_PROBLEM DESCRIPTION_
Write out all of the entries exactly, please.

_RECORDED DATA_
● ● ● ● ● ● ●

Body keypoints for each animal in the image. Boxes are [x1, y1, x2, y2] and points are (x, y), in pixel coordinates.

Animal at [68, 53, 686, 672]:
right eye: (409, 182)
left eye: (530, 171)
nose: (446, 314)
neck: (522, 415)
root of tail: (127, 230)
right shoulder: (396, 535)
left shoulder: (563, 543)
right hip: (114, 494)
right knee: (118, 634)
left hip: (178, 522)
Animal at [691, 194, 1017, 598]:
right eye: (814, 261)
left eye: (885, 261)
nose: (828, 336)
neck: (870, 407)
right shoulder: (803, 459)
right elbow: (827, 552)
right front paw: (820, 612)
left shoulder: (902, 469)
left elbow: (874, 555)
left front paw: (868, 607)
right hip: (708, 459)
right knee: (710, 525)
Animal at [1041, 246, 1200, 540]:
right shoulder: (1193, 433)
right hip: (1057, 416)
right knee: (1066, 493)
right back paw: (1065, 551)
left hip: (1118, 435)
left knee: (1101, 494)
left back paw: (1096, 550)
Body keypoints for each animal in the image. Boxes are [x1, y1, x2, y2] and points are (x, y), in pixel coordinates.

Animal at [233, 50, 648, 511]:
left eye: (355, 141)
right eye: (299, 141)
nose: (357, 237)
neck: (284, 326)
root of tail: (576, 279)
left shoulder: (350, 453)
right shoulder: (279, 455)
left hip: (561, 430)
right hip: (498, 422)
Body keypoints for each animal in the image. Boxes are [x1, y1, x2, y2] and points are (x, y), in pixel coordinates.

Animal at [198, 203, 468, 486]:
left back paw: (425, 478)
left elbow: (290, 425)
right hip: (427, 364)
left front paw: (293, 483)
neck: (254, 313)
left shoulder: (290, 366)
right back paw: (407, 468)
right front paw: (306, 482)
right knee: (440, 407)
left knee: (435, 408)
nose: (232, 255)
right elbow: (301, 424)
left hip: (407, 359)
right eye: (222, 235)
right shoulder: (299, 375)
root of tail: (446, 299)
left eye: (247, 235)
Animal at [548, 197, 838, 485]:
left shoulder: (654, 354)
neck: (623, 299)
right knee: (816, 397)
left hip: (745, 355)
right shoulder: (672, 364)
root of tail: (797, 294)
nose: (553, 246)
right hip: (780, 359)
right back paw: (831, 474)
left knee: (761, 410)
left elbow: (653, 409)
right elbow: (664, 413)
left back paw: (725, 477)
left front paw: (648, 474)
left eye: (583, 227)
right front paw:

● ● ● ● ● ● ●

_ANSWER BOX_
Body keypoints for each animal in the image. Boxes are [x1, y1, x2, y2] and points are (x, y), in pixel coordinates.

Animal at [68, 53, 686, 672]:
right eye: (409, 182)
left eye: (530, 171)
nose: (446, 314)
neck: (522, 415)
root of tail: (127, 230)
right shoulder: (396, 535)
left shoulder: (563, 543)
right hip: (114, 494)
right knee: (118, 634)
left hip: (178, 522)
Animal at [691, 194, 1017, 598]:
right eye: (814, 261)
left eye: (885, 261)
nose: (828, 336)
neck: (870, 407)
right shoulder: (803, 459)
right elbow: (827, 552)
right front paw: (820, 612)
left shoulder: (902, 469)
left elbow: (874, 555)
left front paw: (868, 607)
right hip: (708, 459)
right knee: (710, 525)
Animal at [1041, 246, 1200, 540]:
right shoulder: (1193, 433)
right hip: (1057, 416)
right knee: (1066, 493)
right back paw: (1065, 551)
left hip: (1118, 435)
left knee: (1101, 494)
left back paw: (1096, 550)
Body keypoints for each animal in the image. Boxes are [x1, y1, x2, y2] and points are (x, y), in pixel coordinates.

Animal at [233, 50, 648, 511]:
left eye: (355, 141)
right eye: (299, 141)
nose: (357, 237)
neck: (284, 326)
root of tail: (576, 279)
left shoulder: (350, 453)
right shoulder: (279, 455)
left hip: (561, 430)
right hip: (498, 422)
Body keypoints for each animal in the image. Boxes are [x1, y1, x2, y2] and points are (x, y), in pixel coordinates.

Animal at [198, 203, 468, 486]:
left back paw: (425, 478)
left elbow: (290, 425)
right hip: (427, 364)
left front paw: (293, 483)
neck: (254, 313)
left shoulder: (290, 366)
right back paw: (407, 468)
right front paw: (306, 482)
right knee: (440, 407)
left knee: (435, 408)
nose: (232, 255)
right elbow: (301, 424)
left hip: (407, 359)
right eye: (222, 235)
right shoulder: (299, 375)
root of tail: (446, 299)
left eye: (247, 235)
Animal at [548, 197, 838, 485]:
left shoulder: (654, 354)
neck: (623, 299)
right knee: (816, 397)
left hip: (745, 355)
right shoulder: (672, 364)
root of tail: (797, 294)
nose: (553, 246)
right hip: (780, 359)
right back paw: (831, 474)
left knee: (761, 410)
left elbow: (653, 409)
right elbow: (664, 413)
left back paw: (725, 477)
left front paw: (648, 474)
left eye: (583, 227)
right front paw:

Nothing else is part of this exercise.